Mi ricordo quel 20 luglio del 2001. Cariche e pestaggi erano annunciati ed all’idea di una manifestazione pacifica non ci credeva nessuno, tanto più che i black block già si erano mostrati in altre occasioni. Spuntati fuori dal nulla, già avevano dato prova delle loro abilità di agitatori. Ma un morto non se lo aspettava nessuno. Nessuno avrebbe immaginato il concatenarsi di eventi che avrebbe portato a confronto un giovane carabiniere spaventato ed un altrettanto giovane punkabestia arrabbiato che quasi per caso aveva deciso di recarsi a Genova. Tutti, chi più chi meno, hanno concordato sulla casualità della cosa, a partire dai genitori di Giuliani, che già il giorno dopo parlavano di ‘incidente’. La camionetta circondata, il ragazzo (così lo ricorderà la lapide posta in Piazza Alimonda) che raccoglie un estintore e fa per tirarlo, il carabiniere che si spaventa e, nella concitazione, lascia partire il colpo. Due vite rovinate. E lo spettacolo disgustoso di poliziotti e carabinieri che cercano di nascondere il corpo, lanciando accuse a manifestanti terrorizzati, per coprire, per sviare, arrivando persino ad infierire sulla testa del cadavere con una pietra, per simulare un decesso diverso da quello per arma da fuoco. Certuni nelle forze dell’ordine ce l’hanno nel DNA questo atteggiamento. Ma rimane il fatto che di incidente si tratta ed il dispiacere che segue lo shock iniziale non riesce a oscurare la rabbia per quanto succede nei giorni successivi del G8, in particolare per quello sciagurato intervento alla scuola Pertini/Diaz o per i pestaggi della caserma Bolzaneto. L’indignazione per questi due avvenimenti arriva fino in Commissione Europea, che emette un severo monito all’Italia, e ad altri paesi, esprimendo preoccupazione per l’abuso di violenza da parte di rappresentanti delle forze dell’ordine. Anche Amnesty International si pronuncia: “una violazione dei diritti umani di proporzioni mai viste in Europa nella storia recente”.

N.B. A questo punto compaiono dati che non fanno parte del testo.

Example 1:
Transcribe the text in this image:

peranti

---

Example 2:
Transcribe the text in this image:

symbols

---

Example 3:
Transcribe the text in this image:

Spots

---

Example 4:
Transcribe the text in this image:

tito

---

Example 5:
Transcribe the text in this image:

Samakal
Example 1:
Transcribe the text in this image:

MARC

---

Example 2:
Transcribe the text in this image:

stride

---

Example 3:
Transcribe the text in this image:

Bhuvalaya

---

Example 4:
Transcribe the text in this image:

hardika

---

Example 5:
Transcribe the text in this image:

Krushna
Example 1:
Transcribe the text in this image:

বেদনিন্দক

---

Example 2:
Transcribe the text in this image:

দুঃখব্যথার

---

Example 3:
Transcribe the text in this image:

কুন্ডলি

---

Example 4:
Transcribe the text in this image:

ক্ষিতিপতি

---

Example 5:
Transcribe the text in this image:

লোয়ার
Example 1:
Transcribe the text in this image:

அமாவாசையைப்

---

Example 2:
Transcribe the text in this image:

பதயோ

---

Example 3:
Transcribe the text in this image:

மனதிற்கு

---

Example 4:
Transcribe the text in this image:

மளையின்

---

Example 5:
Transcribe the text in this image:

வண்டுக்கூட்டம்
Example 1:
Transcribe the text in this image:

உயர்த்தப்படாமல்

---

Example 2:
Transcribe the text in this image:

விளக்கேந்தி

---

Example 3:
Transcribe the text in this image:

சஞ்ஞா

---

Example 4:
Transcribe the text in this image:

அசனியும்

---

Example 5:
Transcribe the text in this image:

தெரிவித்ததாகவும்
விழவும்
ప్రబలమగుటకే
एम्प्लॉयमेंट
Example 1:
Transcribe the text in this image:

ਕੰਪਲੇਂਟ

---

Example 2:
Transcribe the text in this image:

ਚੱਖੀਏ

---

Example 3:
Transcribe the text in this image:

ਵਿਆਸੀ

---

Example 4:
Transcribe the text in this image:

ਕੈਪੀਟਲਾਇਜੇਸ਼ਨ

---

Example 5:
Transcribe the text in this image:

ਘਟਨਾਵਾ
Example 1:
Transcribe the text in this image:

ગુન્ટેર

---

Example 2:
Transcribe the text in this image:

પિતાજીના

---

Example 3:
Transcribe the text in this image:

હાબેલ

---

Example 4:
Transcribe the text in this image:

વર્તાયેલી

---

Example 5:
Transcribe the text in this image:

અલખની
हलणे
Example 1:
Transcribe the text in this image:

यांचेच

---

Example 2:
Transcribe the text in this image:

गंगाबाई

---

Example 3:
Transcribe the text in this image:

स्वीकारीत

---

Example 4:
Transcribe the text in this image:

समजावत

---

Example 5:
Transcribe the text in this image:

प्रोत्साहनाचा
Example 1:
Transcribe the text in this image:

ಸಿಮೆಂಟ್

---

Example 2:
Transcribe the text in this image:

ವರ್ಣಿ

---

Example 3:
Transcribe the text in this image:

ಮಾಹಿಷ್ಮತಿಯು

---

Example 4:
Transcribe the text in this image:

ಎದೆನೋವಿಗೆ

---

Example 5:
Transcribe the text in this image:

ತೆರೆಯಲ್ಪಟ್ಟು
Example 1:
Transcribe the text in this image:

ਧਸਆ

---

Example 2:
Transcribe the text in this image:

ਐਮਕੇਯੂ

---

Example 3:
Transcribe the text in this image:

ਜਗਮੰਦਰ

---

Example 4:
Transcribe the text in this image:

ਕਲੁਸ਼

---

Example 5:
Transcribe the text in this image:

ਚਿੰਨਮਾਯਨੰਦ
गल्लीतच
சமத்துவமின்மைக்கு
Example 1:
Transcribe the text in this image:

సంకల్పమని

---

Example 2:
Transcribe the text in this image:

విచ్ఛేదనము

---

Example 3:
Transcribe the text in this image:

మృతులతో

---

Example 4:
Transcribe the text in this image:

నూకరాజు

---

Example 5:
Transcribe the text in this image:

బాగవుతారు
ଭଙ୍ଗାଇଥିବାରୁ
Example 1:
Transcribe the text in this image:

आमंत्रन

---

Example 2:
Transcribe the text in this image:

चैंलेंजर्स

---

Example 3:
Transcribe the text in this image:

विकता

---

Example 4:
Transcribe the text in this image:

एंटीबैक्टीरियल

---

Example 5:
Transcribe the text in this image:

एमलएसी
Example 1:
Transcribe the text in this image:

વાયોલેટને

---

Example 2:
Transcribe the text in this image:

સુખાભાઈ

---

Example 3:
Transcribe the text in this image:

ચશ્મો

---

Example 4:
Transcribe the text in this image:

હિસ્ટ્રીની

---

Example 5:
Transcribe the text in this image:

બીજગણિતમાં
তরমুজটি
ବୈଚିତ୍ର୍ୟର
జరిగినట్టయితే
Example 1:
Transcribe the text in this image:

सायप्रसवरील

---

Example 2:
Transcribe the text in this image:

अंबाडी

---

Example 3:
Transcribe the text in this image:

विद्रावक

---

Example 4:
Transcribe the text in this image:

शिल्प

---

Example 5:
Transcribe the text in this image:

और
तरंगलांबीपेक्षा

Un incidente dunque, o almeno così credevamo. Ne eravamo tutti tanto convinti che non ci ha sorpreso più di tanto la rapidità con cui la magistratura ha archiviato il caso, assolvendo Placanica per aver agito in nome della legittima difesa. Poi però lo stesso Placanica rilascia un’intervista al giornale ‘Calabria Ora’ (lo stesso giornale perquisito dalle forze dell’ordine il 7 maggio scorso, dopo la pubblicazione della relazione relativa alla Asl di Locri, che portò alla chiusura della stessa per ‘infiltrazioni mafiose’). Rilascia un’intervista che non solo rivela alcuni raccapriccianti retroscena della vicenda, come le congratulazioni ricevute dal giovane carabiniere, da parte dei suoi commilitoni, per l’uccisione (‘benvenuto tra i killer’), ma riaccende la curiosità, riporta in evidenza tutte le contraddizioni di questa vicenda, del processo. Tutti gli interrogativi riaffiorano. E viene fuori che, ad esempio, mentre Placanica afferma che erano solo in due nel retro di quel ‘defender’, il suo collega sostiene ripetutamente durante il processo che invece erano più di due. Viene fuori che il foro lasciato dal proiettile non è compatibile con quelli delle 9 mm normalmente in dotazione all’Arma, essendo di 8 mm. Viene fuori che a sparare potrebbe essere stato qualcun altro insomma, forse un alto ufficiale.
In un paese normale, tutti questi interrogativi aprirebbero un dibattito pubblico, anche parlamentare. In un paese normale una commissione d’inchiesta si farebbe carico di ricercare e di rendere pubblica la verità. In un paese normale scoppierebbe un casino infernale. Ma il nostro non è un paese normale. Il dibattito pubblico è limitato a pochi giornali, qualche sito web e qualche blog. La commissione d’inchiesta, di cui l’Unione s’era fatta garante in campagna elettorale, è ferma ed osteggiata da più parti anche interne alla maggioranza (Italia dei Valori e Rosa nel Pugno). Insomma, il casino infernale, ancora una volta, non scoppia. Come dice La Russa, ‘abbiamo problemi più seri da risolvere’.
Già, cose più importanti. Tipo l’inchiesta sui brogli elettorali!